## DATA EXTRACT

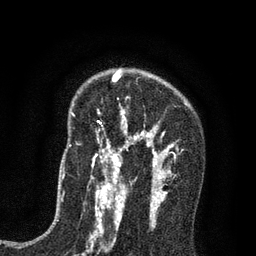
Breast MRI (dynamic contrast-enhanced), one axial slice; position 54 of 80 along the scan axis; cropped to one breast; dynamic contrast-enhanced series, time point 2 of 7 at this slice position (early post-contrast); 3 T; TE 2.2 ms, TR 5.5 ms; 2 mm slice thickness; 256 × 256 image matrix, field of view 150 × 150 mm. Female patient.
Structures marked on this image (semi-automatic segmentation, software-assisted and operator-edited):
- enhancing-tissue mask used for the functional tumour volume (all voxels passing the contrast-enhancement thresholds inside the analysis volume; usually the tumour): bounding box (x1, y1, x2, y2) in pixels: (92, 71, 188, 195)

## EXERCISE REQUIREMENTS
Lines from the one with "Structures marked on" through the last line of the listing above: return these exactly, and nothing else.

## ANSWER SECTION
Structures marked on this image (semi-automatic segmentation, software-assisted and operator-edited):
- enhancing-tissue mask used for the functional tumour volume (all voxels passing the contrast-enhancement thresholds inside the analysis volume; usually the tumour): bounding box (x1, y1, x2, y2) in pixels: (92, 71, 188, 195)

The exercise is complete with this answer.